- Simplifies plotting Spark DataFrames by making calculations for plots inside Spark
- Plot types: Histogram, 2D Histogram
- Generates Matplotlib plots with a similar Pandas Plotting API
TODO:
- Other plot types
- Supports multiple Python plotting frontends (Altair, Plotly and more)
pip install spark-plot
Look at the full NYCFlights example notebook.
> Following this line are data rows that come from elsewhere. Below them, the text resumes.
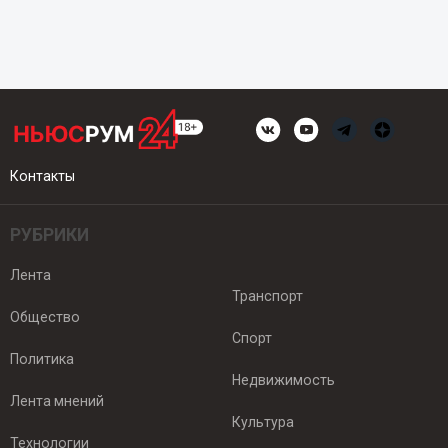
Контакты
РУБРИКИ
Лента
Транспорт
Общество
Спорт
Политика
Недвижимость
Лента мнений
Культура
Технологии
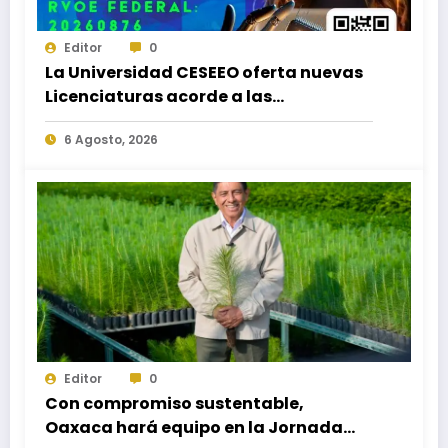
Editor
0
La Universidad CESEEO oferta nuevas
Licenciaturas acorde a las
necesidades educativas de los
6 Agosto, 2026
egresados de escuelas del nivel medio
superior
Editor
0
Con compromiso sustentable,
Oaxaca hará equipo en la Jornada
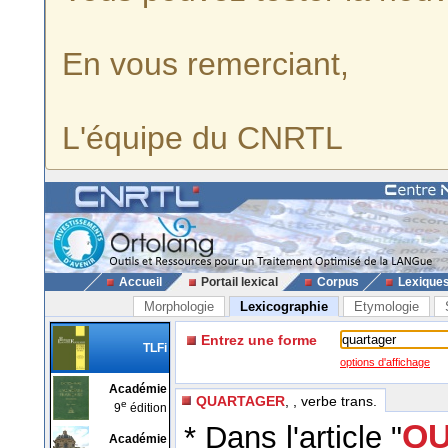
En vous remerciant,
L'équipe du CNRTL
Accueil
Portail lexical
Corpus
Lexique
Morphologie
Lexicographie
Etymologie
Entrez une forme
TLFi
options d'affichage
Académie
QUARTAGER
, , verbe trans.
e
9
édition
QU
* Dans l'article "
Académie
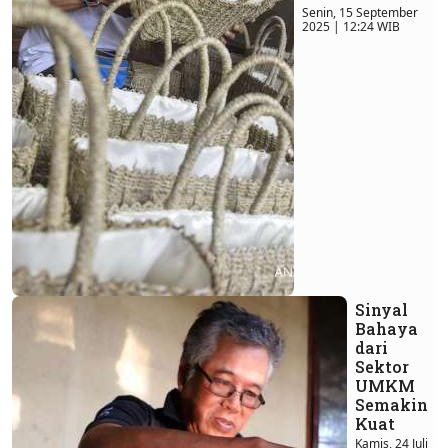
Senin, 15 September
2025 | 12:24 WIB
Sinyal
Bahaya
dari
Sektor
UMKM
Semakin
Kuat
Kamis, 24 Juli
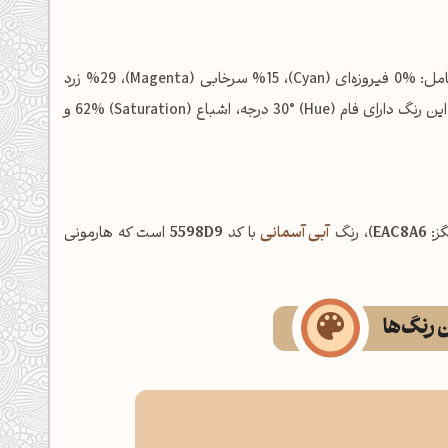
شامل: %0 فیروزه‌ای (Cyan)، %15 سرخابی (Magenta)، %29 زرد
(Yellow) و %8 مشکی (Key/Black) است. در فضای رنگی HSL نیز این رنگ دارای فام (Hue) 30° درجه، اشباع (Saturation) 62% و
ز:
EAC8A6
)، رنگ
آبی آسمانی
با کد
5598D9
است که هارمونی
ن رنگ‌ها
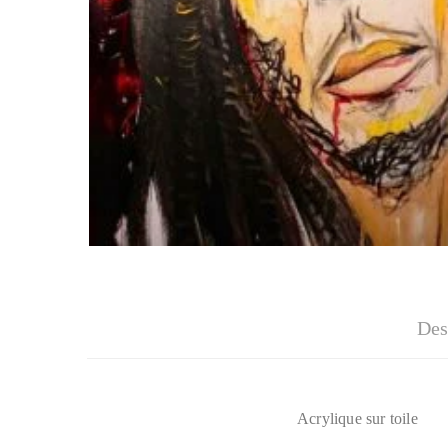
Des
Acrylique sur toile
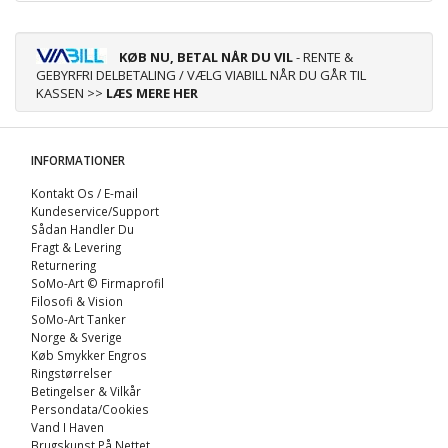
KØB NU, BETAL NÅR DU VIL
- RENTE &
GEBYRFRI DELBETALING / VÆLG VIABILL NÅR DU GÅR TIL
KASSEN >>
LÆS MERE HER
INFORMATIONER
Kontakt Os / E-mail
Kundeservice/Support
Sådan Handler Du
Fragt & Levering
Returnering
SoMo-Art © Firmaprofil
Filosofi & Vision
SoMo-Art Tanker
Norge & Sverige
Køb Smykker Engros
Ringstørrelser
Betingelser & Vilkår
Persondata/Cookies
Vand I Haven
Brugskunst På Nettet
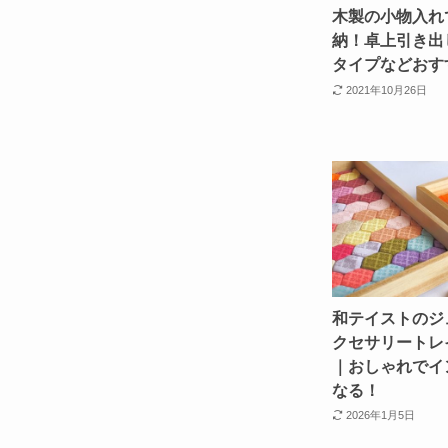
木製の小物入れ
納！卓上引き出
タイプなどおす
2021年10月26日
和テイストのジ
クセサリートレ
｜おしゃれでイ
なる！
2026年1月5日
A short summary is presented below.
Create an Spark DataFrame:
from nycflights13 import flights as flights_pd
flights = spark.createDataFrame(flights_pd)
Import spark-plot
Matplotlib frontend:
from spark_plot import mpl
mpl.hist(flights, "distance", color="#474747")
Specify the bin_width
instead:
mpl.hist(flights, "distance", bin_width=400, color="#474747")
Similar to a histogram but in two dimensions.
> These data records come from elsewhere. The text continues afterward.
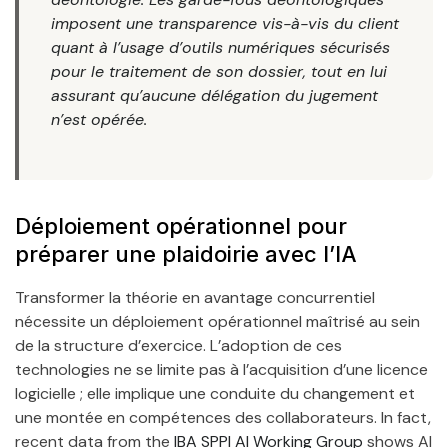
imposent une transparence vis-à-vis du client
quant à l’usage d’outils numériques sécurisés
pour le traitement de son dossier, tout en lui
assurant qu’aucune délégation du jugement
n’est opérée.
Déploiement opérationnel pour
préparer une plaidoirie avec l’IA
Transformer la théorie en avantage concurrentiel
nécessite un déploiement opérationnel maîtrisé au sein
de la structure d’exercice. L’adoption de ces
technologies ne se limite pas à l’acquisition d’une licence
logicielle ; elle implique une conduite du changement et
une montée en compétences des collaborateurs. In fact,
recent data from the
IBA SPPI AI Working Group
shows AI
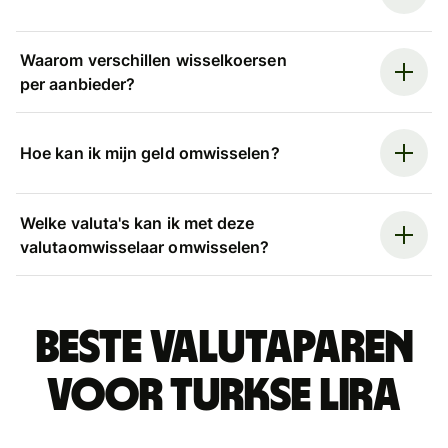
Waarom verschillen wisselkoersen
per aanbieder?
Hoe kan ik mijn geld omwisselen?
Welke valuta's kan ik met deze
valutaomwisselaar omwisselen?
Beste valutaparen
voor Turkse lira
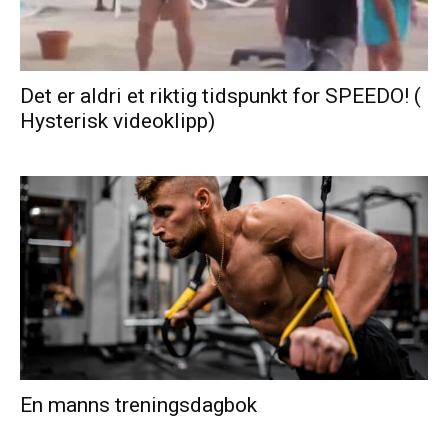
Det er aldri et riktig tidspunkt for SPEEDO! (
Hysterisk videoklipp)
En manns treningsdagbok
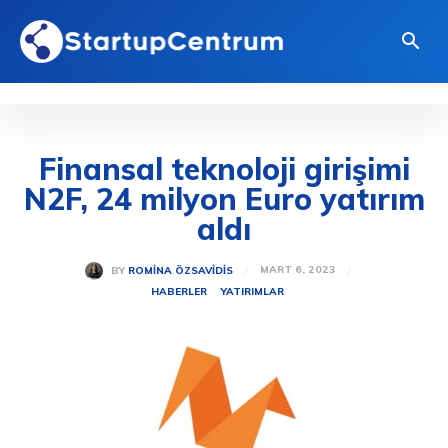
Finansal teknoloji girişimi
N2F, 24 milyon Euro yatırım
aldı
MART 6, 2023
BY
ROMINA ÖZSAVIDIS
HABERLER
YATIRIMLAR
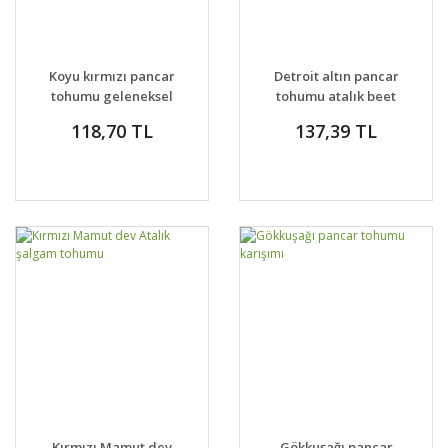
Koyu kırmızı pancar
Detroit altın pancar
tohumu geleneksel
tohumu atalık beet
beet detroit dark red
golden
118,70 TL
137,39 TL
Kırmızı Mamut dev
Gökkuşağı pancar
ax = mpl.hist2d(flights, col_x="sched_dep_time", col_y="sched_arr_time", title="Sched Arrival vs Departure", cmap="Blues_r")
mpl.bar(flights, x="origin")
Use any Spark aggregate function
import pyspark.sql.functions as F
mpl.bar(flights, x="origin", y="dep_delay", agg=F.mean)
Pass multiple columns.
import pyspark.sql.functions as F
ax = mpl.bar(flights, x="origin", y=["dep_delay", "arr_delay"], agg=F.sum)